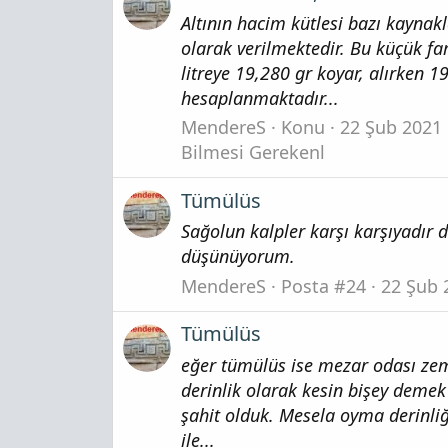
Altının hacim kütlesi bazı kaynak
olarak verilmektedir. Bu küçük far
litreye 19,280 gr koyar, alırken 1
hesaplanmaktadır...
MendereS
Konu
22 Şub 2021
Bilmesi Gerekenl
Tümülüs
Sağolun kalpler karşı karşıyadır 
düşünüyorum.
MendereS
Posta #24
22 Şub 
Tümülüs
eğer tümülüs ise mezar odası zemi
derinlik olarak kesin bişey demek
şahit olduk. Mesela oyma derinliğ
ile...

******

Please count the lines of the records that contain the word "olarak", and give only the number.

2